### WHAT TO PRODUCE
Below this line are records; write out exactly the lines from the one containing "left front paw: (314, 258)" through the one containing "root of tail: (110, 168)", with the pictures left out.

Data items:

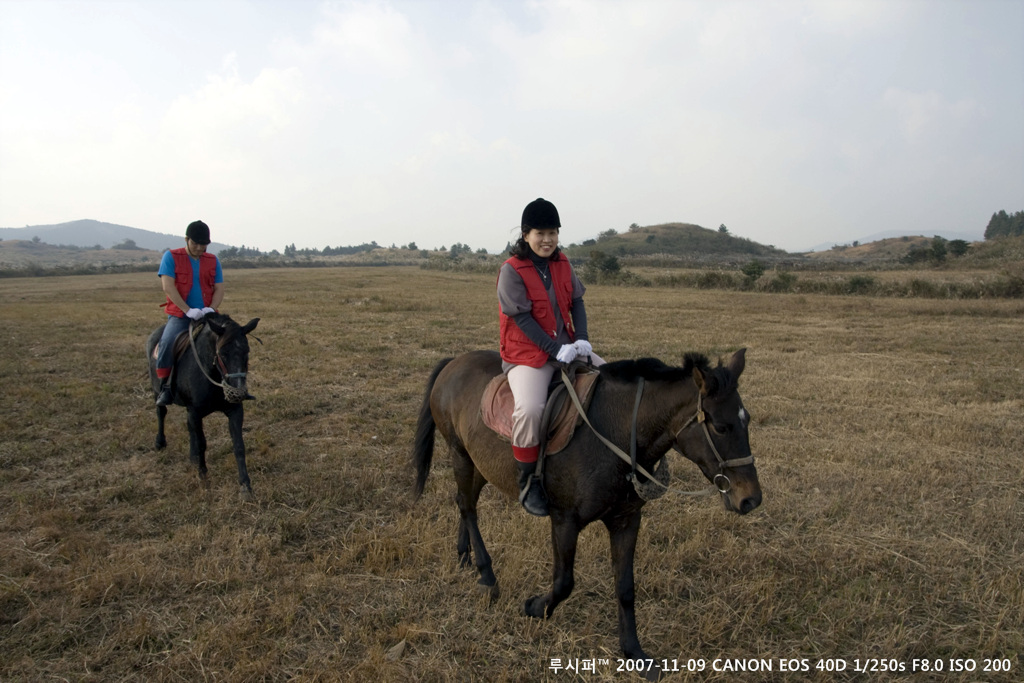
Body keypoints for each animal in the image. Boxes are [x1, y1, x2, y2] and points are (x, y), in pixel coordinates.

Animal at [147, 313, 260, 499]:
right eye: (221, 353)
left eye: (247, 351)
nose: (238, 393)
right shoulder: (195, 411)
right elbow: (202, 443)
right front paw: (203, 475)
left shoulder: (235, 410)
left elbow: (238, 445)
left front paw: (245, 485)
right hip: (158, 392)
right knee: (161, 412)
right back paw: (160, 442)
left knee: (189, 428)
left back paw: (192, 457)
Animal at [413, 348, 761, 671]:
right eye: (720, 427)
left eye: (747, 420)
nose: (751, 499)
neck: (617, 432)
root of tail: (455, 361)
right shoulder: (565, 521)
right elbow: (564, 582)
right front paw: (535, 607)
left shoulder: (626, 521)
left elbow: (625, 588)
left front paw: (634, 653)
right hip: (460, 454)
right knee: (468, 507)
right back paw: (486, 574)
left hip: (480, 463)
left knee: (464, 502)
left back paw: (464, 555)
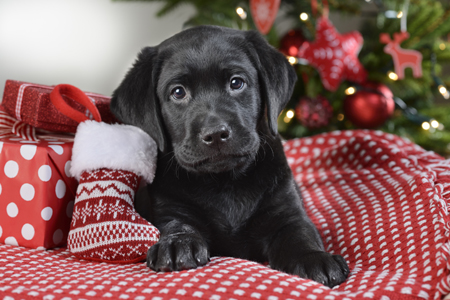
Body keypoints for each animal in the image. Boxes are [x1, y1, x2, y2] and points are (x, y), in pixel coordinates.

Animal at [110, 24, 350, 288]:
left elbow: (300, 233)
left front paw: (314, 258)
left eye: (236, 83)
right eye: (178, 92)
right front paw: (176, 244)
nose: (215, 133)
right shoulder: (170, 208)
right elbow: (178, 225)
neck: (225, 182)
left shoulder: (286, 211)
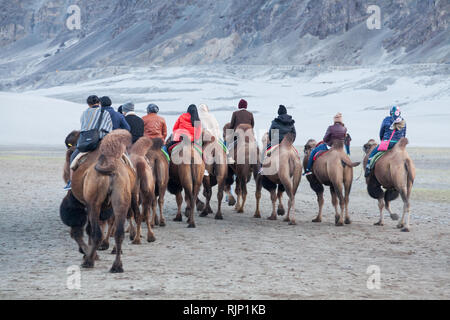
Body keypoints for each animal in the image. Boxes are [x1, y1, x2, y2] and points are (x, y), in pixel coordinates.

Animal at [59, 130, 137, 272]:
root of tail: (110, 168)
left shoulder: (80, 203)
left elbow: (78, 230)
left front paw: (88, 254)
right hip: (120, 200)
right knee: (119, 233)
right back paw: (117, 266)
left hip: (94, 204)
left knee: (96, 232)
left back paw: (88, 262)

...

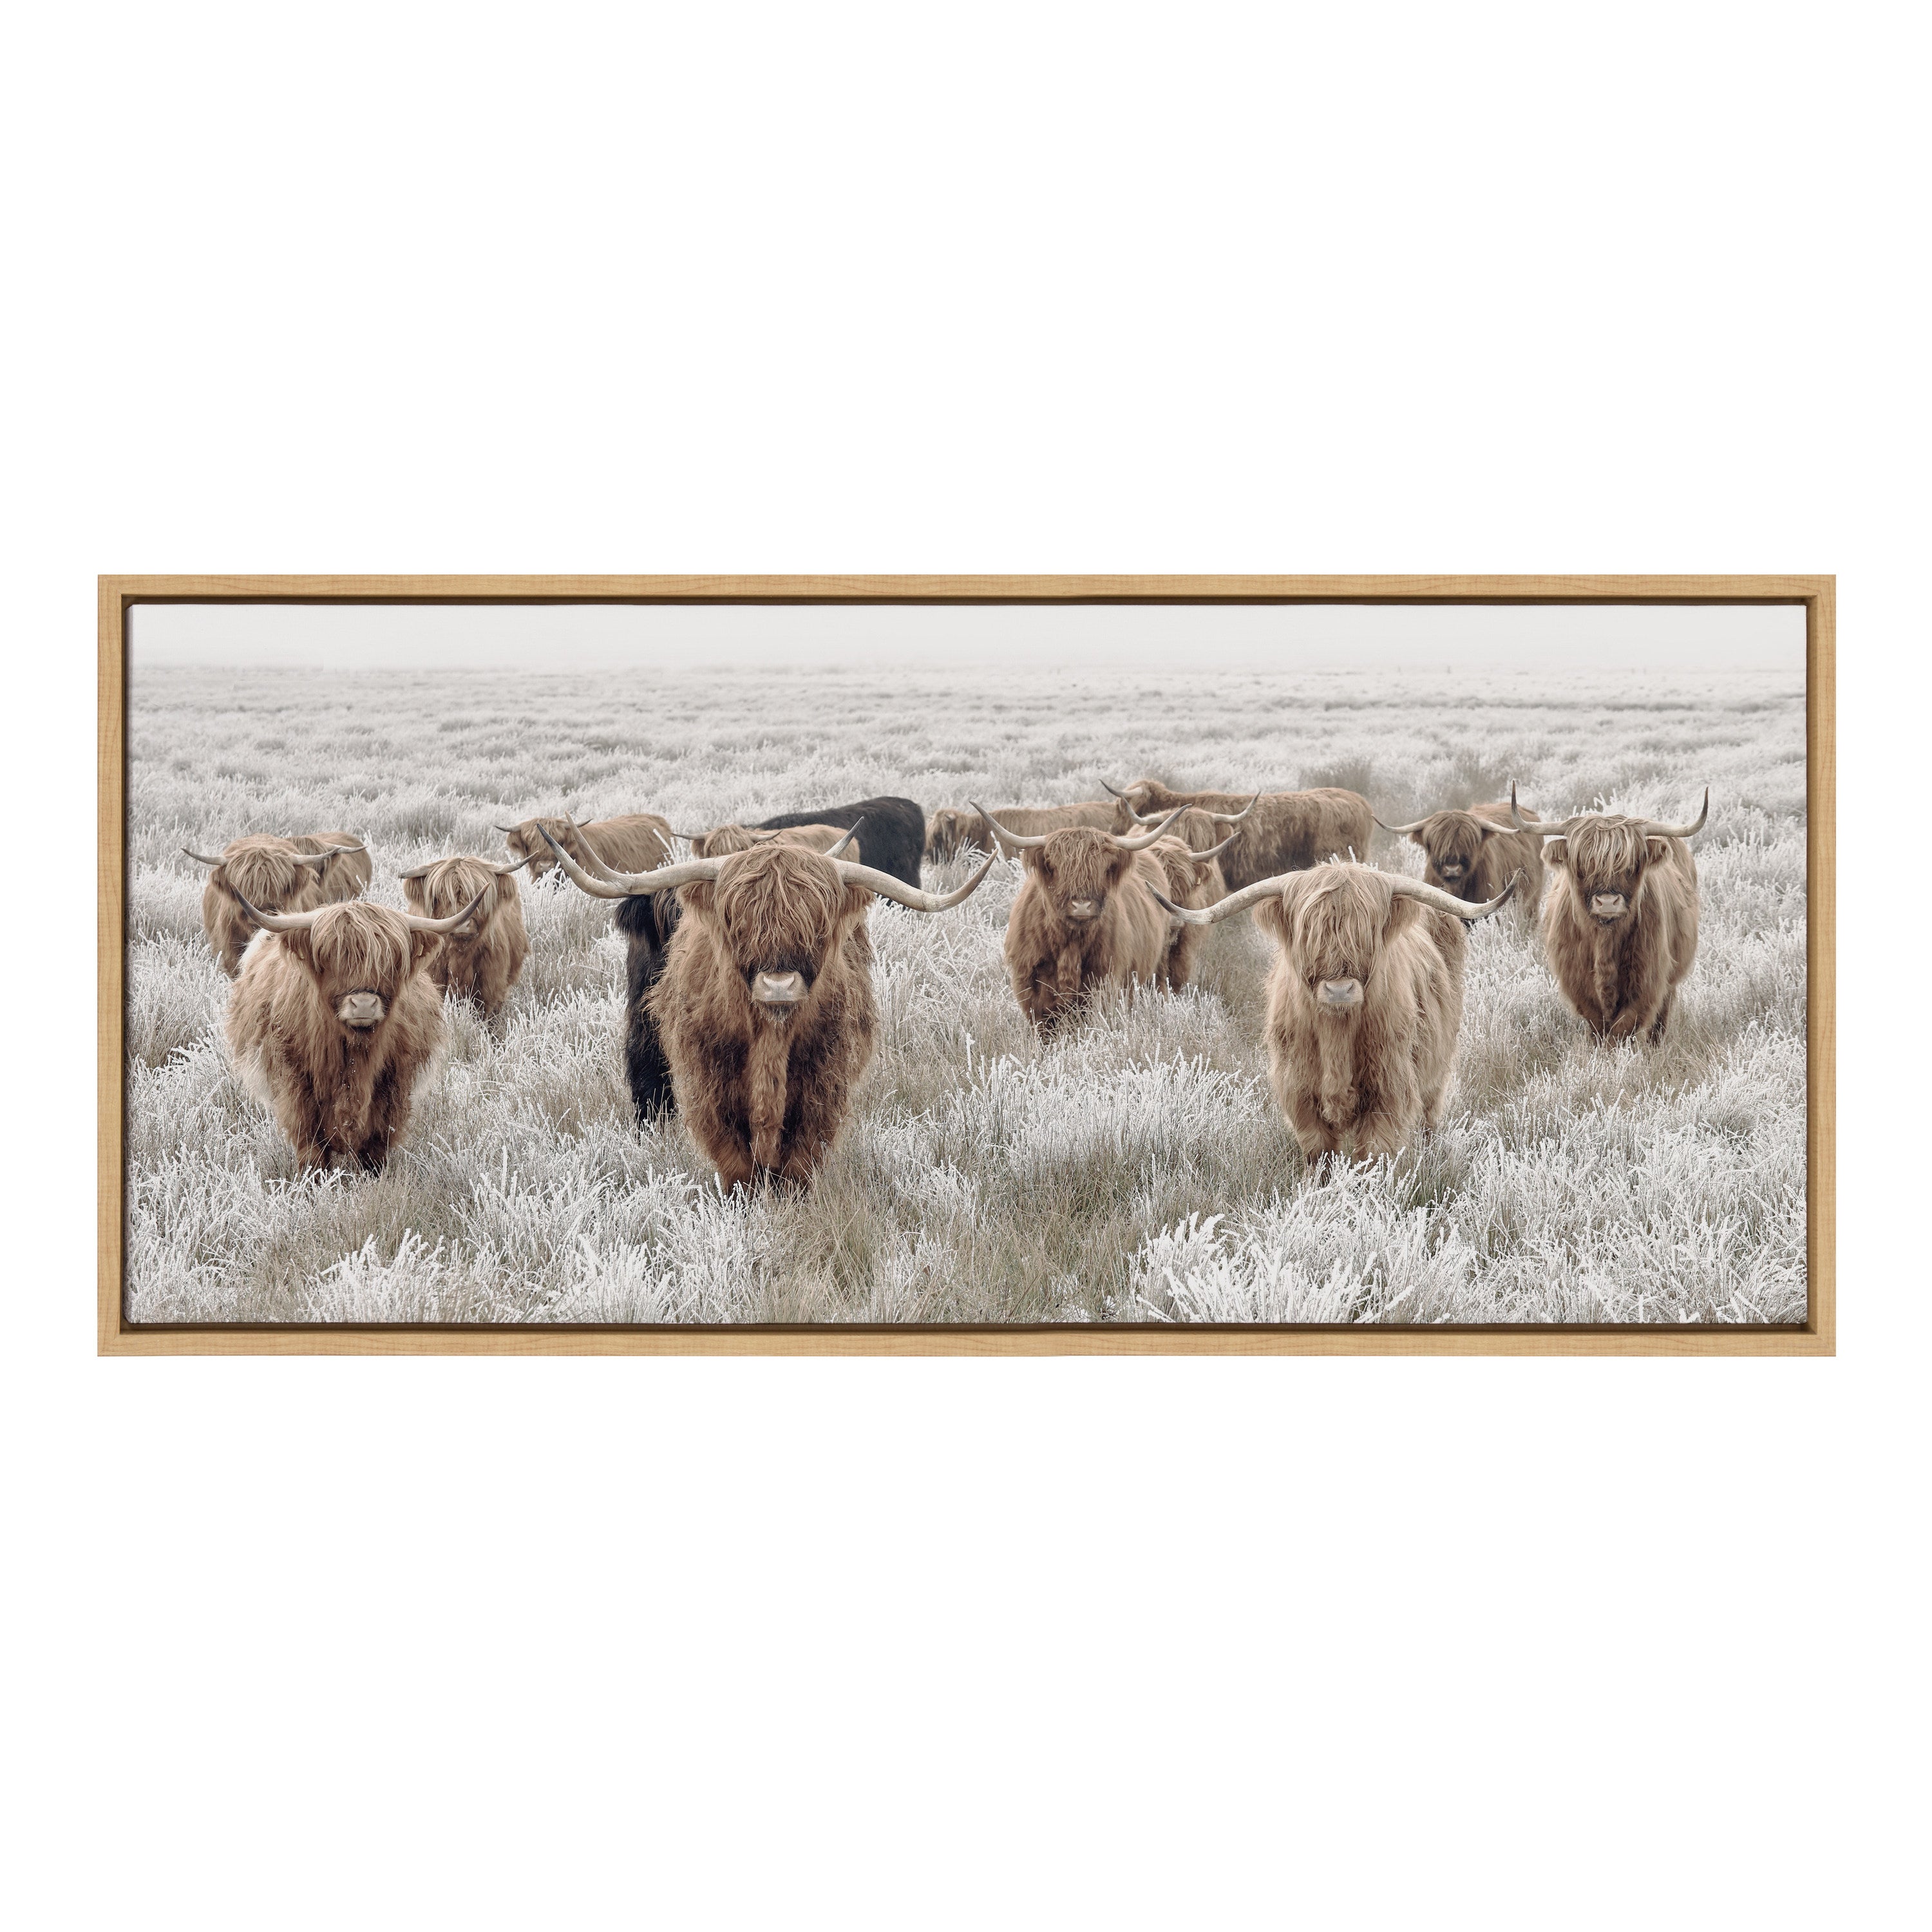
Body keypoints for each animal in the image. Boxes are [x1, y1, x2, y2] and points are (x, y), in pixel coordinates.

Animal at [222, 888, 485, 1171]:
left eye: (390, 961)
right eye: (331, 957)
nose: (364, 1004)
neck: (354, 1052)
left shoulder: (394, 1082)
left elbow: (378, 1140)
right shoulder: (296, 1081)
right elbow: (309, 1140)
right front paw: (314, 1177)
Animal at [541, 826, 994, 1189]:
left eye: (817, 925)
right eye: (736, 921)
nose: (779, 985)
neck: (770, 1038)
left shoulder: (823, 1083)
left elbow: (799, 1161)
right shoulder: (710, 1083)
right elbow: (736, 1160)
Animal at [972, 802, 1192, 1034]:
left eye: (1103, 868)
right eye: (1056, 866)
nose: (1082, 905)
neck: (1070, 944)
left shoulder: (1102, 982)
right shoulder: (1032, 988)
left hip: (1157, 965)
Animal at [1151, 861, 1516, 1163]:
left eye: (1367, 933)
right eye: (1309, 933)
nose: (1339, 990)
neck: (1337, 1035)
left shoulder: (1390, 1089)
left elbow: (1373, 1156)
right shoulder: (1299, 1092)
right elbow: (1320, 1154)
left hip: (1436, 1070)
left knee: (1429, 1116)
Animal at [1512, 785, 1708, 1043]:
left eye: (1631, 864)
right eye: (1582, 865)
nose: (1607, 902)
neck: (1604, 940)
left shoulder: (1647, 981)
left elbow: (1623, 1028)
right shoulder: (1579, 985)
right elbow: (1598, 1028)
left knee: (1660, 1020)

...

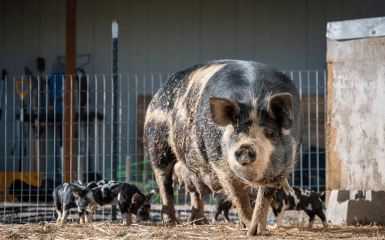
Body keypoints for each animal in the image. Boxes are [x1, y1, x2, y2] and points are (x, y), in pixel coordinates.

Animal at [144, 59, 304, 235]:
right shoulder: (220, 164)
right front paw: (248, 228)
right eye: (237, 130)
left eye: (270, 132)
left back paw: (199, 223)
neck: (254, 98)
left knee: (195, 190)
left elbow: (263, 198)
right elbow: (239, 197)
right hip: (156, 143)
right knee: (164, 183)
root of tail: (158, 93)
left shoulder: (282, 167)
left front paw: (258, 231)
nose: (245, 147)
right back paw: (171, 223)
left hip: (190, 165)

### EXERCISE OUTPUT
left front paw: (314, 258)
left eye: (236, 83)
right eye: (178, 92)
right front paw: (176, 244)
nose: (215, 133)
right shoulder: (170, 208)
right elbow: (178, 225)
neck: (225, 182)
left shoulder: (286, 211)
Body keypoints for each animal in the image. Boxes are [x1, y1, x2, y2] and points are (x, y), in pixel coordinates.

Animal at [59, 130, 137, 272]:
root of tail: (110, 168)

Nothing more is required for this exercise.